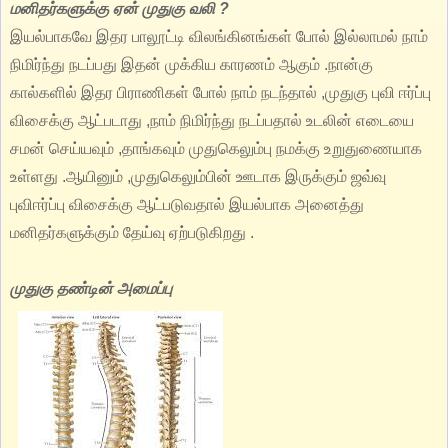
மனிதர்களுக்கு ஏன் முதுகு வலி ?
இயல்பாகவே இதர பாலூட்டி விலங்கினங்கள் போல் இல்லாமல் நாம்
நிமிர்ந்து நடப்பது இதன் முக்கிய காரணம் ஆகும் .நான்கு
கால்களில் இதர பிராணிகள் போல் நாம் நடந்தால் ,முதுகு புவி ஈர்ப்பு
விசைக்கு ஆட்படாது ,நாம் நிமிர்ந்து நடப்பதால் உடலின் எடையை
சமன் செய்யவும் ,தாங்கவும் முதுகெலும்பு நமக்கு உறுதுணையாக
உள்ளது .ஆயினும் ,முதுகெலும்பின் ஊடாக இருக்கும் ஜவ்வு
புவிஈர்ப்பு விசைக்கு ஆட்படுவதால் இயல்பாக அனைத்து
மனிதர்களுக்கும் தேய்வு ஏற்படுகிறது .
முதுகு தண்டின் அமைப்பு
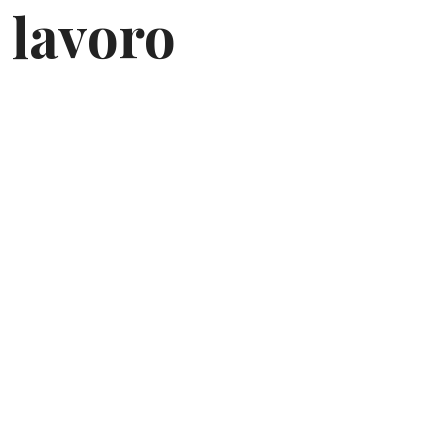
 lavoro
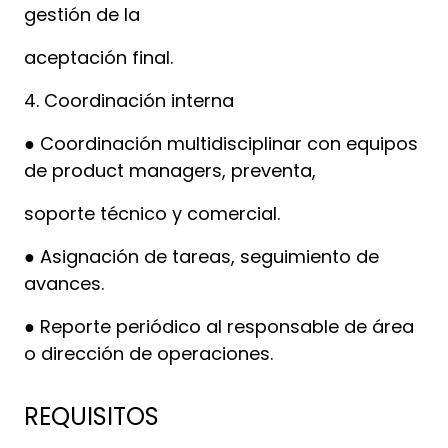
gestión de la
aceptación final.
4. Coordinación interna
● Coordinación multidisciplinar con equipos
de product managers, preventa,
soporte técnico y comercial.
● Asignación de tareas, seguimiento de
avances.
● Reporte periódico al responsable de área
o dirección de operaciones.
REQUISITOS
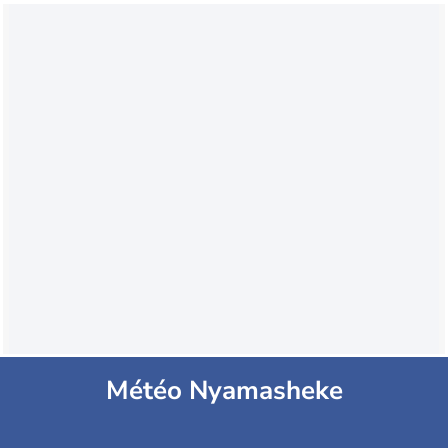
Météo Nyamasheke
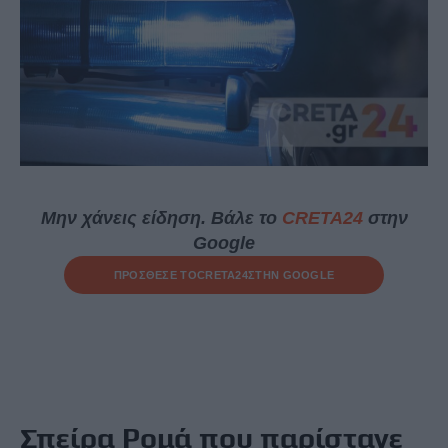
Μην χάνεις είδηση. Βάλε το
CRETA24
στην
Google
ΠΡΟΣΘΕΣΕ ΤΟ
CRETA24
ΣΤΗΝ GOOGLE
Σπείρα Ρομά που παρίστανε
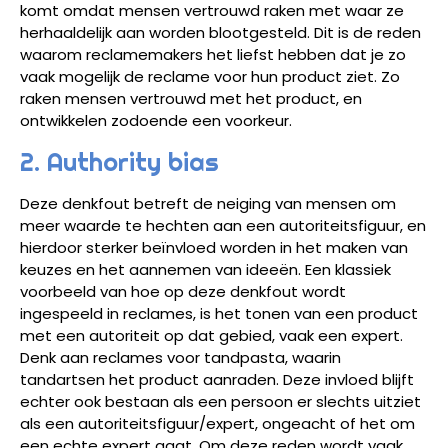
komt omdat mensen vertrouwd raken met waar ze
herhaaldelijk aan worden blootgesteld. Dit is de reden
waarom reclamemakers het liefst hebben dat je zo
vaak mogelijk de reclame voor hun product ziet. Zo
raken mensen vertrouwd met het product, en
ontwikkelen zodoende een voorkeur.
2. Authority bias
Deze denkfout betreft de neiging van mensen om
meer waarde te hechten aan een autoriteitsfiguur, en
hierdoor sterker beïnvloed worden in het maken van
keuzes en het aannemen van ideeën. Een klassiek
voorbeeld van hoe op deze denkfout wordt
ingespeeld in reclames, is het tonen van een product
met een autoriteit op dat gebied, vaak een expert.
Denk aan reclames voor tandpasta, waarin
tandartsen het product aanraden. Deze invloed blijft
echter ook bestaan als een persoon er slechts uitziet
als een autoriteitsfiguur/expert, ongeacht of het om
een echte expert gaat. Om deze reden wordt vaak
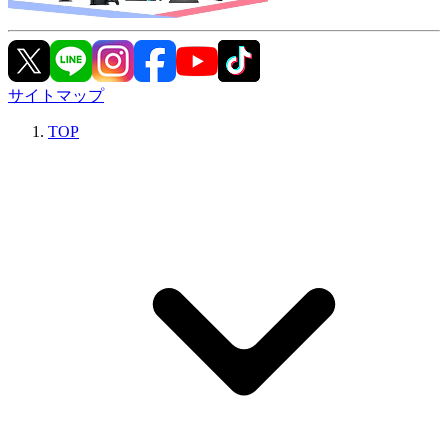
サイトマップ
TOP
-=-=-=-=-
* _TRY IT_
From the records above, transcribe only the stretch from the line with "multidisciplinar con equipos" through the line with "echter ook bestaan", keeping both ends. Omit pictures.

* _YOUR RESPONSE_
● Coordinación multidisciplinar con equipos
de product managers, preventa,
soporte técnico y comercial.
● Asignación de tareas, seguimiento de
avances.
● Reporte periódico al responsable de área
o dirección de operaciones.
REQUISITOS
Météo Nyamasheke
Μην χάνεις είδηση. Βάλε το
CRETA24
στην
Google
ΠΡΟΣΘΕΣΕ ΤΟ
CRETA24
ΣΤΗΝ GOOGLE
Σπείρα Ρομά που παρίστανε
komt omdat mensen vertrouwd raken met waar ze
herhaaldelijk aan worden blootgesteld. Dit is de reden
waarom reclamemakers het liefst hebben dat je zo
vaak mogelijk de reclame voor hun product ziet. Zo
raken mensen vertrouwd met het product, en
ontwikkelen zodoende een voorkeur.
2. Authority bias
Deze denkfout betreft de neiging van mensen om
meer waarde te hechten aan een autoriteitsfiguur, en
hierdoor sterker beïnvloed worden in het maken van
keuzes en het aannemen van ideeën. Een klassiek
voorbeeld van hoe op deze denkfout wordt
ingespeeld in reclames, is het tonen van een product
met een autoriteit op dat gebied, vaak een expert.
Denk aan reclames voor tandpasta, waarin
tandartsen het product aanraden. Deze invloed blijft
echter ook bestaan als een persoon er slechts uitziet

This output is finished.